Once a person is convicted and sentenced, there are still legal remedies available to reverse the conviction, obtain a new trial, or receive a new or different sentence. The criminal defense team at Kimerer & Derrick, P.C., are experienced in handling appeals and obtaining post-conviction relief and can assist in getting relief from a conviction after trial or even after a plea agreement has been entered.
Appeals and post-conviction relief are different remedies. An appeal is a constitutional right and is available following a conviction after trial, and sometimes may arise during the course of the lower court proceedings. An appeal is meant to identify and correct errors that took place during the trial and sentencing proceedings, as well as issues addressed in pretrial motions. A person is entitled to relief on appeal regardless of who committed the error. The most common claims of error involve the judge making inaccurate legal rulings, including allowing improper evidence or testimony into trial. Improper conduct committed by the government can also be identified and challenged on appeal. It is best to have a knowledgeable and experienced criminal attorney review the record to determine all of the issues that can be raised on appeal. Often, if an issue is not identified and presented on the appeal, it cannot be raised again in the future. There are specific deadlines where an appeal must be filed, so it is critical to contact an attorney immediately for assistance on an appeal.
The appeals process has its own set of procedural rules, deadlines, and requirements regarding evidence and testimony. A trial, especially one involving capital crimes, is a very complex machine whose purpose is to ensure justice is done. The system does not always work as intended. Understanding how to operate within the expectations and limitations of appellate procedure is important for leveraging your case and avoiding delays or denials. Kimerer & Derrick lawyers have represented numerous clients in criminal appeals at both the state and federal levels.
Post-Conviction Relief Petitions after Trial
Post-conviction relief petitions are different than an appeal. Also called “PCR’s” or “Rule 32 petitions”, Post-conviction relief is available after an appeal is unsuccessful, following entry of a plea agreement or at any time there is new evidence that the court should consider. Just like with appeals, there are deadlines that a person must meet to file a timely PCR petition. Issues not timely raised in a PCR proceeding may be deemed waived. In that instance courts will not consider the petition except in rare instances.
After an appeal has been filed and resolved, a person can still file a PCR Petition challenging other aspects of the case that could not be addressed on appeal. This normally relates to the conduct of the defense attorney. If the defense attorney was ineffective for any number of reasons, an individual may be entitled to have their conviction or sentence vacated which results in a new trial or the opportunity to be re-sentenced.
Post-Conviction Relief Petitions after a Plea Agreement
When a person enters a plea agreement they waive or give up the right to direct appeal. They retain, however, the right to challenge their sentence, or the conduct of their attorney in a post-conviction relief proceeding. In many cases, the judge did not properly consider information that should have resulted in a more lenient sentence. In other instances, the attorney did not present information that should have been presented.
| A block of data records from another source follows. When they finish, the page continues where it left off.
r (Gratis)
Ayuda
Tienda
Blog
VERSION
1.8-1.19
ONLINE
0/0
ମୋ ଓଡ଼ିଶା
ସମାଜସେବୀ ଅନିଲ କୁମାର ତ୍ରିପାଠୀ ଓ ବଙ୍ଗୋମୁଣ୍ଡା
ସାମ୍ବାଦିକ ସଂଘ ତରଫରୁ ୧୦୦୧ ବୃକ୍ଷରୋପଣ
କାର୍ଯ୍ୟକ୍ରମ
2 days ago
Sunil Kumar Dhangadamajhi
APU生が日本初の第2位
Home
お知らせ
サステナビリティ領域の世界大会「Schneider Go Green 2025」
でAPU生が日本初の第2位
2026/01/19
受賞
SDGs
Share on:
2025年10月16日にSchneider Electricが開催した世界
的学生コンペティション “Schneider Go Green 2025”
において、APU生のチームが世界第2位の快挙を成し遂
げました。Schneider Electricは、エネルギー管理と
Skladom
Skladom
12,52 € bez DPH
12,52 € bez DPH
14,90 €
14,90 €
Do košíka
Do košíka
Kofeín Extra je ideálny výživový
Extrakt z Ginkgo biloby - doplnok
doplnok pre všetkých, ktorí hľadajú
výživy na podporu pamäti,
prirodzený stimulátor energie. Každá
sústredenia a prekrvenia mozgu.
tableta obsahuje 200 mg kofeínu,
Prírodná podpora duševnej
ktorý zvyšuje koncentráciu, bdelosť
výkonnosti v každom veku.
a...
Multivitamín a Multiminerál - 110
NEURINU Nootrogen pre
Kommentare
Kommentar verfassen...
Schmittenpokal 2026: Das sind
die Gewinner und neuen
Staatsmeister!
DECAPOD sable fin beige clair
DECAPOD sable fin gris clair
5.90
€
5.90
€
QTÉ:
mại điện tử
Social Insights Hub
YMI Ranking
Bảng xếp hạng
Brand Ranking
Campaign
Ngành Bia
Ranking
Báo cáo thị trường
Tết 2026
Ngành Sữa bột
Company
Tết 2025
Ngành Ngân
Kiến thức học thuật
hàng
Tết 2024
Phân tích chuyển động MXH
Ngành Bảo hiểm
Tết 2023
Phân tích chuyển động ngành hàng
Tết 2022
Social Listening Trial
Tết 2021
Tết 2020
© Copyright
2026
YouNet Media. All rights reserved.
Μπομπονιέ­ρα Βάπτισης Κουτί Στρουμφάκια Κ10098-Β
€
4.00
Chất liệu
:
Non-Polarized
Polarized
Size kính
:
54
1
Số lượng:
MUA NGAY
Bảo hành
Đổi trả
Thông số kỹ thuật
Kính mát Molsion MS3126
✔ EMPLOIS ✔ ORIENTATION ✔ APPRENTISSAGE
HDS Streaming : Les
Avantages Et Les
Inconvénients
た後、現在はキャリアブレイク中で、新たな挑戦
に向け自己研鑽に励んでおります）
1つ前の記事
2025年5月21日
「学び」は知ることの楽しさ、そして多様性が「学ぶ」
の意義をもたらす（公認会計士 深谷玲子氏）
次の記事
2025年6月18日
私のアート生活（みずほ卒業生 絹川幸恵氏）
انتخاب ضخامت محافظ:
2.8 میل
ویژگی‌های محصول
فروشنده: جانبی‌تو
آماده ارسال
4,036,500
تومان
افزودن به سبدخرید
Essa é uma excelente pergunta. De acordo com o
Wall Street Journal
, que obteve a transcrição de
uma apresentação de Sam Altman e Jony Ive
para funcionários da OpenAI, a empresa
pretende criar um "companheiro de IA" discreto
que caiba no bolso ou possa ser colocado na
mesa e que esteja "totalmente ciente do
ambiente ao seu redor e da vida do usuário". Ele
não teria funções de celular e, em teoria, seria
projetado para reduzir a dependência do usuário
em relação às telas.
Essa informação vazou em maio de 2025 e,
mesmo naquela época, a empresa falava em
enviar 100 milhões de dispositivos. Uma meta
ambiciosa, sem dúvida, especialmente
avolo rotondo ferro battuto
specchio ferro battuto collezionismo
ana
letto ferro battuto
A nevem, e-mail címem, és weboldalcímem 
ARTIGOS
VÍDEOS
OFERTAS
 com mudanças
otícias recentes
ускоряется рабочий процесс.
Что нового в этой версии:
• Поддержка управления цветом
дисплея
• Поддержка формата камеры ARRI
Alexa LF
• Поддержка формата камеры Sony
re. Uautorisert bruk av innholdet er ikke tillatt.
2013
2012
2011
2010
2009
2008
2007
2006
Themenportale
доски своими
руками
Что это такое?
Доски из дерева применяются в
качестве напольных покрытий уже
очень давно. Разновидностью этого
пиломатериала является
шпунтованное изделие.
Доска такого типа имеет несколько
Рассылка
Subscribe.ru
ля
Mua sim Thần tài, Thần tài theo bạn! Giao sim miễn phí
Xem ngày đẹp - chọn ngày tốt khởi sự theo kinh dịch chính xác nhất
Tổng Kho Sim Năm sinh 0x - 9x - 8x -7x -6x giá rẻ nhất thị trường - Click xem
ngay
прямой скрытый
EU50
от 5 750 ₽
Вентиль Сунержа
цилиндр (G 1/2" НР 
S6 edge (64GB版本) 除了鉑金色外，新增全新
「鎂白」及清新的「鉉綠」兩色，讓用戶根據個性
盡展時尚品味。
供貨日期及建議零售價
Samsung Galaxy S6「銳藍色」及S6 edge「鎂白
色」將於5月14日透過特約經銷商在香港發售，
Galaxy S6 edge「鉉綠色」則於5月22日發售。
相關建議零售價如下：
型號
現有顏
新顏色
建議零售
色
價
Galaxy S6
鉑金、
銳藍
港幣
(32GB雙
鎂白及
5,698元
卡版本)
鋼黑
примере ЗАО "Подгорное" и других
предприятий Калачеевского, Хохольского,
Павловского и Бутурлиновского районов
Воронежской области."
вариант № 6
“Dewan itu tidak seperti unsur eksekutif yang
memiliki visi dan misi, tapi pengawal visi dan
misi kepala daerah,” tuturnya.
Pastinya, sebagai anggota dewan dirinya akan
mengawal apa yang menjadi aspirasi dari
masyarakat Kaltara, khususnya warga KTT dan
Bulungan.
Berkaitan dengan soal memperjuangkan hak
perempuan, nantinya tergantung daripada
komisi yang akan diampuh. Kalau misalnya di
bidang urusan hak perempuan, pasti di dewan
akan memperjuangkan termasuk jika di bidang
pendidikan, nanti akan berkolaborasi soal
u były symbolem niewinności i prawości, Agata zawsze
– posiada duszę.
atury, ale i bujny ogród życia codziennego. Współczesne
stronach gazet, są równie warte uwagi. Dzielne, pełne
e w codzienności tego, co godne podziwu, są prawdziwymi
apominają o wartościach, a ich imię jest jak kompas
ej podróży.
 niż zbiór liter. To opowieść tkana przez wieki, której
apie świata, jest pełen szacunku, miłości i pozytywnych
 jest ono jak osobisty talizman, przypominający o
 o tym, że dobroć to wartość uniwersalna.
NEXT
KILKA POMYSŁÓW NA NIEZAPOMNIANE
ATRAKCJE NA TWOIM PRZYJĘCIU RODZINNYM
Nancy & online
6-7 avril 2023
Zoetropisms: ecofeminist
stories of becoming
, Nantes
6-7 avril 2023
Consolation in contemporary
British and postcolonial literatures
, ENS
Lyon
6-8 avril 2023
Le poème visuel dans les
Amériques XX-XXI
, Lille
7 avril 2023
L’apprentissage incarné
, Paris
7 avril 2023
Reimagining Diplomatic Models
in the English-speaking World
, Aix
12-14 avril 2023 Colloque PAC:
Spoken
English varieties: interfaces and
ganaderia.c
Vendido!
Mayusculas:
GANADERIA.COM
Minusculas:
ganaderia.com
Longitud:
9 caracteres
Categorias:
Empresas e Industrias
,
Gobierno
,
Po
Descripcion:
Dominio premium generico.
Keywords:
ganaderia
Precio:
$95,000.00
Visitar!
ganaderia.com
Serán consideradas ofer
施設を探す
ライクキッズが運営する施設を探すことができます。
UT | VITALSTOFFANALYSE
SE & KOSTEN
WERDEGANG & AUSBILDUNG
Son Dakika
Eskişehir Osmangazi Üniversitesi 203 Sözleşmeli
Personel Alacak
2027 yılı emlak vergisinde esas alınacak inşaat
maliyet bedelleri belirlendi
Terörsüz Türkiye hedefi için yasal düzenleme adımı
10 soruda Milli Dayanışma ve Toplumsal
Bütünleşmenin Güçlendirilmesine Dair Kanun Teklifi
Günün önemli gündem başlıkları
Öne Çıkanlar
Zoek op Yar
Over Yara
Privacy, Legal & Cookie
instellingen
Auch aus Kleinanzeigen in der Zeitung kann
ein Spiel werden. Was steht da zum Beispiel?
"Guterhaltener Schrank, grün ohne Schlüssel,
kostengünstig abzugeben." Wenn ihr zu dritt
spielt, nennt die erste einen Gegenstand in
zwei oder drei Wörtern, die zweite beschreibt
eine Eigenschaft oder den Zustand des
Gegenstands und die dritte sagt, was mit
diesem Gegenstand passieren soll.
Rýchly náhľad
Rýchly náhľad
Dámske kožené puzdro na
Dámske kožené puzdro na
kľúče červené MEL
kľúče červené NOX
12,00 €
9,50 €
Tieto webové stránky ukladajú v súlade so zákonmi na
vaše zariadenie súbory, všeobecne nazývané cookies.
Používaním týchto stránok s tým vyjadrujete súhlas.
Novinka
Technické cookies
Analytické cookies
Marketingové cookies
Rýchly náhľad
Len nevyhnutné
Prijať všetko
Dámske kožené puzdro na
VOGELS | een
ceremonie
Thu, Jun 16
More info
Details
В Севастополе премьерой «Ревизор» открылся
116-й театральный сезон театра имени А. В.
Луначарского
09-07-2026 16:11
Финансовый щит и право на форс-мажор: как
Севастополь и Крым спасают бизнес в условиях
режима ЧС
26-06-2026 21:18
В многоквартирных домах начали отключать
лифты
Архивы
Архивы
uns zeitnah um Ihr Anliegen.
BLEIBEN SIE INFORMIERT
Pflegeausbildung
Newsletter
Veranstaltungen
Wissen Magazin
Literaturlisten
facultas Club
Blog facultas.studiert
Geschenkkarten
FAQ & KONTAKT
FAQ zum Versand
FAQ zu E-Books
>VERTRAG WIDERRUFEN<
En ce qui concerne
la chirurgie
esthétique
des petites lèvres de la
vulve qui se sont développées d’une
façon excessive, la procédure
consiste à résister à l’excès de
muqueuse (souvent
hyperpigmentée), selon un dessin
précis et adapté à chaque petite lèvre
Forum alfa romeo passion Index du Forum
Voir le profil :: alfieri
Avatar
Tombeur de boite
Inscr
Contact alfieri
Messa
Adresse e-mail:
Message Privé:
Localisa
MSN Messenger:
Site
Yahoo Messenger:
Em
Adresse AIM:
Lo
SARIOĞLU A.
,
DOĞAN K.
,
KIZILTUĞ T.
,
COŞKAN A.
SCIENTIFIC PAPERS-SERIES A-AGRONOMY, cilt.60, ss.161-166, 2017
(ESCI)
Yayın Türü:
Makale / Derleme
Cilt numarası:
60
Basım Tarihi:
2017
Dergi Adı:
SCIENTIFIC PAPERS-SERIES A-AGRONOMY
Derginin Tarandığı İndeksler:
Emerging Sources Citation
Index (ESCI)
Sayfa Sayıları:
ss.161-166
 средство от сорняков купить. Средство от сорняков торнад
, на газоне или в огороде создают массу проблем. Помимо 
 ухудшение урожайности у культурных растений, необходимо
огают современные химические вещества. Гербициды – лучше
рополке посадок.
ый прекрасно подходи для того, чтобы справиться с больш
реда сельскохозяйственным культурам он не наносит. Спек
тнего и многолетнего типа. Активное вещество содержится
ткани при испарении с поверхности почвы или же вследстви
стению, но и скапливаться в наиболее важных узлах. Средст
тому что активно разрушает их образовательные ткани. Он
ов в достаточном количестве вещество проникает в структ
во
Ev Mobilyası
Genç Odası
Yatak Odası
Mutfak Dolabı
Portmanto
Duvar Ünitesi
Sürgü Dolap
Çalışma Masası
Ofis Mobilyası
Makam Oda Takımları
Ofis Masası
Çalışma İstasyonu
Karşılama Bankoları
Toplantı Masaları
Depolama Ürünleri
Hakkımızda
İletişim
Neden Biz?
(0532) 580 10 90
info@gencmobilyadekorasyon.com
Additionally, there are cases where the defense attorney did not properly advise a client about their case, the plea offer or penalties associated with it. Any of these reasons, along with many others, entitle a court to grant relief from the conviction or penalty.
Kimerer & Derrick work directly with the Innocence Project, a legal defense organization begun by Barry Scheck and Peter Neufeld. The Innocence Project is dedicated to exonerating people wrongly convicted for crimes they did not commit. Their work has helped free people on death row, as well as numerous people wrongly convicted for other offenses.